The well-poised Pittsburgh of today is not the same city that shed hundreds of jobs, closed swimming pools and cut services to stave off financial collapse in 2003, Mayor Luke Ravenstahl told a state hearing officer Thursday in arguing for the city's release from about eight years of Act 47 oversight.
Citing balanced budgets, more than $240 million in debt reduction and repeated credit upgrades since he took office in 2006, Mr. Ravenstahl said the city should be released from Act 47 operating constraints and the city's designation as a financially distressed municipality lifted.
"This is a day for us, I believe, to be proud," Mr. Ravenstahl told hearing officer Fred Reddig, executive director of the Governor's Center for Local Government Services.
He called the financially distressed designation a "black cloud" over a city that has weathered the recession without tax increases while pushing forward neighborhood revitalization projects and winning livability accolades from national magazines.
"Based on the facts and based on our budget, we all in our administration believe that the time has come for the city of Pittsburgh to be released from Act 47," Mr.
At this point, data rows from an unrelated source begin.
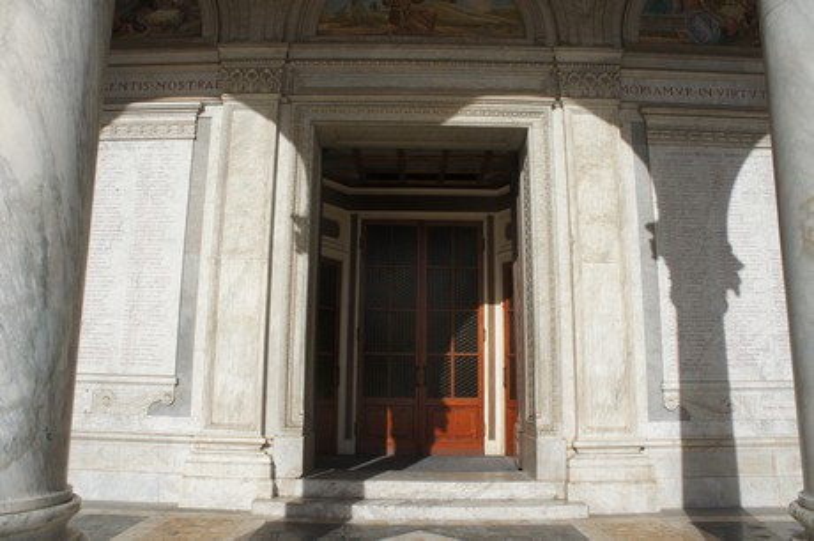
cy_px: 270
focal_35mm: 27
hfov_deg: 67.4
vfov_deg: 47.9
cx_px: 407
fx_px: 610
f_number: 7.1
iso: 200
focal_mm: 18
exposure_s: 1/800
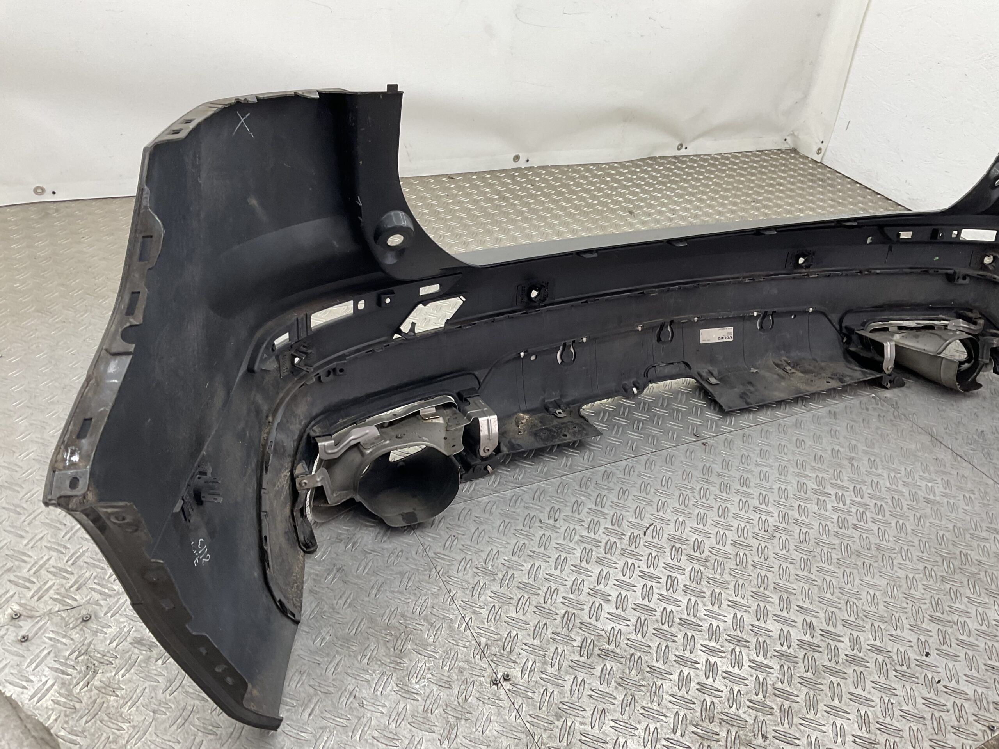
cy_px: 374
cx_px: 500
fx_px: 837
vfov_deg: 48.2
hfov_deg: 61.7
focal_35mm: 29
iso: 50
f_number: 1.8
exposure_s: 1/120
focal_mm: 3
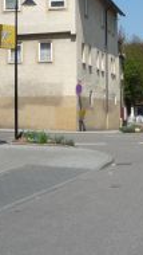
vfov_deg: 24.1
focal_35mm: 88
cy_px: 91
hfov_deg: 13.6
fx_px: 593
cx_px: 140
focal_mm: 5.2
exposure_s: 1/500
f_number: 5.6
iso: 100
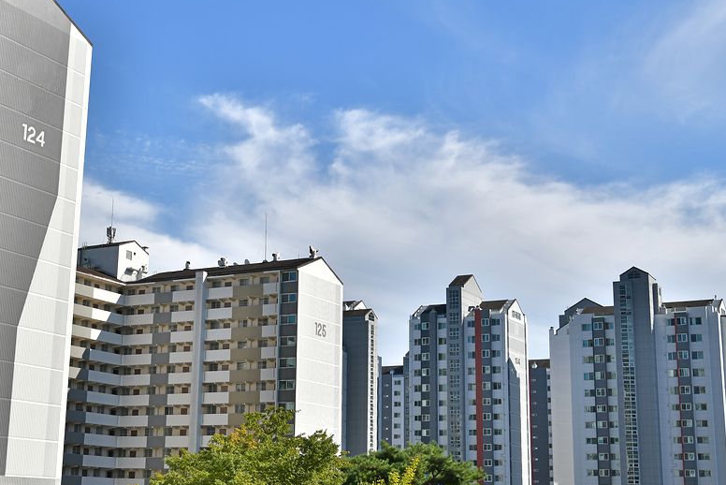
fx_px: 1170
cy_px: 212
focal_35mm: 58
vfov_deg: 23.4
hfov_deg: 34.4
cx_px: 288
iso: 100
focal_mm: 45
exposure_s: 1/320
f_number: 9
Ravenstahl said.
Council President Darlene Harris, council members Ricky Burgess and Theresa Kail-Smith, firefighters union President Joe King and representatives of the Legislature, business community, the city's bond advisers and the University of Pittsburgh provided a rousing chorus.
"I firmly believe that the city is ready to come out of the shadow of oversight," Mrs. Harris said.
Mr. Burgess, chairman of the Law and Finance Committee, said the city had "met and exceeded" the requirements for exiting oversight, while Nick Falgione, managing director of investment banking firm Boenning & Scattergood, said the city's financial position has improved so much that officials weren't required to buy insurance for an $80 million borrowing this year.
In written testimony, state Sen. Jim Ferlo, D-Highland Park, said, "Despite tough decisions and financial difficulties, Pittsburgh has remained a model for Rust Belt cities on how to modernize an economy and improve the living conditions of its citizens."
Act 47 imposes spending restrictions, such as wage caps for union workers, on distressed municipalities. Since 1987, when the law was enacted, 27 municipalities have gone into Act 47. Only six have come out, according to the state Department of Community and Economic Development.
In 2008, the state turned down a proposal to remove the city from oversight, saying it still had work to do.
In addition to giving the city more freedom in financial affairs, release from Act 47 would have political implications. Mr. Ravenstahl, who runs for re-election next year, would like the opportunity to tell voters that he's leading the city out of oversight.
C. Alan Walker, state secretary of community and economic development, will decide whether to release the city from Act 47 and end the work of overseers Jim Roberts and Dean Kaplan. Mr. Walker did not attend the hearing, which lasted more than three hours.
Mr. Walker is under no timetable to make a decision.
Even if the city exits Act 47, it still will be monitored by a second oversight board, the five-member Intergovernmental Cooperation Authority, set up by the Legislature and then-Gov. Ed Rendell in 2004. There has been no effort to dismantle the ICA, though Mr. Ferlo called it a "money pit" that ought to be shut down.
Dana Yealy, ICA chairman, was among those who support the city's withdrawal from Act 47. While the city still has much financial progress to make, he said, the ICA can handle the oversight role alone.
Councilman Bill Peduto, a prospective challenger to Mr. Ravenstahl next year, was the only speaker who said it's too soon for the city to exit Act 47. He said many of the city's financial improvements have been led by council, not Mr. Ravenstahl, and he noted that dozens of financial recommendations made by the Act 47 coordinators have yet to be implemented by the mayor's office.
Especially troubling, he said, is that the city pension fund, 62 percent funded after a council-led bailout in 2010, is now only 57 percent funded because of market fluctuations.
Controller Michael Lamb, another prospective mayoral candidate, previously has said that Mr. Ravenstahl needs as much oversight as possible. On Thursday, Mr. Lamb called for the city's release from Act 47 but echoed Mr. Peduto's assertion that many of the city's financial improvements originated outside the mayor's office.
"We have been successful at pushing through positive change despite the objection of this administration, and we have been able to stop backward steps like the sale of our public assets and the taxation of college tuition," Mr. Lamb said, referring to the mayor's unsuccessful efforts to lease parking garages and parking meters and impose what he called a "fair-share" tax on university students.
Thursday's hearing was initially scheduled for Oct. 29 but postponed because of Superstorm Sandy.
The proceeding was held at the request of Mr. Roberts and Mr. Kaplan, who last month sent Mr. Walker a letter saying the city should exit Act 47 because of its "great strides toward fiscal recovery." The pair said the city had balanced budgets "with recurring revenues consistently outpacing expenditures" and progress that the city had made controlling legacy costs, such as pension, workers compensation and retiree health care.